Aug 31 2007 by John Fahey, Liverpool Daily Post
A HOSPITAL nursing assistant from Liverpool stole a dying war veteran’s wallet to pay a phone bill, a court heard yesterday.
Veronica Harold, 47, could now face a jail sentence after she admitted helping herself to 83-year-old Albert Davies’s wallet while it was inside his bedside locker at Fazakerley hospital.
She used the decorated war hero’s Barclays bank card to pay a £284 British Telecom phone bill. Yesterday she admitted theft and fraud by falsely using the card.
An earlier hearing was told Mr Davies’s account was used to buy £49-worth of computer equipment.
At Liverpool Magistrates’ Court yesterday, Deputy District Judge Rod Ross told Harold she could be jailed when sentenced next month.
“I am not ruling out sending this to the Crown Court or custody,” he said.
Mr Davies was admitted to the hospital in July last year, having lost a lot of weight.
He died of pneumonia 10 days later.
His family became suspicious after discovering the pensioner’s bank card was used while he was in hospital and after he died.
Jacqui Scrivens, prosecuting, said Harold, of Heskin Road, Kirkby, was a nursing assistant on the ward where Mr Davies was being treated.
She said: “On August 3, she paid a BT telephone bill for £284.58 relating to her former home.
“She was arrested and interviewed. She stated she did take the card but didn’t remember it and had paid a bill.
“She said that one of her sons died in 2000 and she had another son who put her under enormous pressure due to drug debts. She expressed regret and sorrow, knowing it was wrong, and said she would pay back the money.”

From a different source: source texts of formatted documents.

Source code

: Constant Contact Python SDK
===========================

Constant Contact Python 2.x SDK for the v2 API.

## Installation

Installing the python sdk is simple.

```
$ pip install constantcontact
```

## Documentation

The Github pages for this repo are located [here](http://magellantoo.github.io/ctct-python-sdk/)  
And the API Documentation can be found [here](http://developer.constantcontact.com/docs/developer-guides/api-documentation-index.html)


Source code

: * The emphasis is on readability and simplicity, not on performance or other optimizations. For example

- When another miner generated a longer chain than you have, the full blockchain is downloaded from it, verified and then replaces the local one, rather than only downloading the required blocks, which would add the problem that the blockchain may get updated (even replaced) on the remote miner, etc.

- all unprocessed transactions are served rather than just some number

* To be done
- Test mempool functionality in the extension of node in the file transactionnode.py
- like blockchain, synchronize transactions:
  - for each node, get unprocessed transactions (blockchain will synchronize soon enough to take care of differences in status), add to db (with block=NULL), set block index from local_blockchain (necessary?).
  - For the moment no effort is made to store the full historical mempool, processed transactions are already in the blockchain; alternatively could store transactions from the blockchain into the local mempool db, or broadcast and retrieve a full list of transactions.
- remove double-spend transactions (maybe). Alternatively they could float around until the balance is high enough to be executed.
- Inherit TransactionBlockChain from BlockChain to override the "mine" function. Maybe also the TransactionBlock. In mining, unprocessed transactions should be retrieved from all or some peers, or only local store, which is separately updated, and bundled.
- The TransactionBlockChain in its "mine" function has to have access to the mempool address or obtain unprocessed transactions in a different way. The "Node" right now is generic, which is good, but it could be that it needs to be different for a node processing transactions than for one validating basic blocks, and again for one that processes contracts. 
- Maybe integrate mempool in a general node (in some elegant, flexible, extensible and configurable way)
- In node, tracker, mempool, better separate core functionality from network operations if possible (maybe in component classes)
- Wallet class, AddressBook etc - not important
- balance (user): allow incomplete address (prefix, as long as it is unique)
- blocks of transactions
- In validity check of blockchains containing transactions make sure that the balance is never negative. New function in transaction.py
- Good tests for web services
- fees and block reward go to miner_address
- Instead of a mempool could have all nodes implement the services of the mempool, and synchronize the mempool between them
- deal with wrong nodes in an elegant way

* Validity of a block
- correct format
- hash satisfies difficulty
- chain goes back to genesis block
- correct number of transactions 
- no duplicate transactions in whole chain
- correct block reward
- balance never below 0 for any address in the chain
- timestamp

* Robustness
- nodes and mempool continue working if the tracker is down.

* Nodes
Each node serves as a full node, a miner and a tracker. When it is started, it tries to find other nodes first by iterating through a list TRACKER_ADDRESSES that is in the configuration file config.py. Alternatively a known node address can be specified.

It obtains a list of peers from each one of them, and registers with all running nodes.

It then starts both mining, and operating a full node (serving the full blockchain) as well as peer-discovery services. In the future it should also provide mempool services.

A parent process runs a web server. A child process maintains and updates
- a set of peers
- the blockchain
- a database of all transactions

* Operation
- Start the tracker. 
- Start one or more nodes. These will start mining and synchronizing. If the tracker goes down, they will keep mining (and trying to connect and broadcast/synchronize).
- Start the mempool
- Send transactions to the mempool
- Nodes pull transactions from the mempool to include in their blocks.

Harold has no previous convictions.
Mr Davies, of Norris Green, Liverpool, was conscripted into the Royal Navy when he was 18 and served at sea during World War II.
He was awarded the Croix de Guerre, France’s highest military honour, in recognition of his bravery on D-Day.
Speaking outside court, his niece, Lin Sharkey, said: “We have pursued this case purely for Albert and to get justice for him because he deserved better.
“He was one of the finest men you would have ever met, honest, trustworthy and kind. We were in complete shock to find that someone in such a position of trust and looking after an elderly man could do such a thing, irrespective of her personal circumstances and financial situation.
“We all have financial hardships, but we don’t steal from the dying.”
A spokesman for Aintree University Hospitals NHS Trust, which runs Fazakerley Hospital, said: “The trust confirms that Veronica Harold is an employee of the trust and has been suspended from duty pending the outcome of court proceedings and the trust’s own investigations.”